So, the Dancing With the Stars finale reminded me why I don't watch that kind of nonsense to begin with. I just wanted to see who would win. I wanted to watch the finalists do at least one dance or whatever. But no. Two hours of drawn-out, overdone boredom. Well, three hours, if you count the encore presentation from the night before. But the two-hour thing? Included all the dancers from the entire season. Meaning the people who sucked ass. Like Kate from Jon and Kate Plus Eight. Nonesense. And Shannen Dougherty? Eww. Let's just say, I didn't even get to see who won last night because I literally fell asleep from boredom. Next season, I'll just listen to friends and family talk about the contestants and who should win. Good enough for me.
I'd like to observe and blog tonight, but I don't know where to go. I'm kinda limited, because my laptop battery is dead as a mockingbird. So I'd have to be someplace I can plug in. And that has wifi. I guess I could blog on my phone, but that's no fun. So, I could go to the library, but I just went there yesterday. My library isn't exciting, but the Wild-n-Crazy Erlanger branch is hoppin' with humanity...that's an option. Actually, it would be fun to blog from the Taste of Cincinnati Saturday. Yeah! Maybe I'll just park myself somewhere and hang out for about an hour while everyone else gets stuffed and drunk. Sweet. It's decided. Worth it to phone blog.
So, honestly. It's Wednesday. Historically, my crappiest day of the week. I'm not having a bad day. I'm not having a good day. I'm just here. I feel kind of blank today, actually. I don't like feeling blank. I wanna at least feel something. I guess I'm just tired. And bored. And understimulated. And underchallenged. And under the influence of Tylenol Cold. I'd like to be clearer. Foggy and ambivalent is not a happy place for me to be.
I have a job interview Tuesday. It's a part-time Local History position at a library's main branch. I'd love to have a FULL TIME job like that. But. Anything's better than the nothingness that currently envelops me. Anyway. I think I might suck at interviews, so. We'll see how it goes.
I finally trimmed my fingernails. I feel so much better. Seriously, like, more in control now.
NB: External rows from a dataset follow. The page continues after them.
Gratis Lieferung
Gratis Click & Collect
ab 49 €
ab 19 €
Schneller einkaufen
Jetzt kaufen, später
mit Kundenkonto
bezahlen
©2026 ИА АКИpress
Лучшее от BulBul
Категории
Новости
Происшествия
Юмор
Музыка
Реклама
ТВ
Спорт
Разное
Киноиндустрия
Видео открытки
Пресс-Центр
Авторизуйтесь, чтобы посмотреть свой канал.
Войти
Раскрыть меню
How the eff can cutting your fingernails make you feel in control? I don't know. I guess b/c when they are longer, it makes me feel awkward. Plus they are strong and sharp and junk and I do too much accidental damage in the skin picking department.
Also, to MAR10, the neighbor with the non-secure wireless network, I say thank you. I hope my packet sending and receiving isn't slowing your connection down too much. But, really, if you had half a brain you'd stick a password on that thing. Again, though, thanks a million! Love, Mel
Also, blankety blank blank blank. Maybe I just need to be inspired. So, you. Inspire me. I'll be waiting.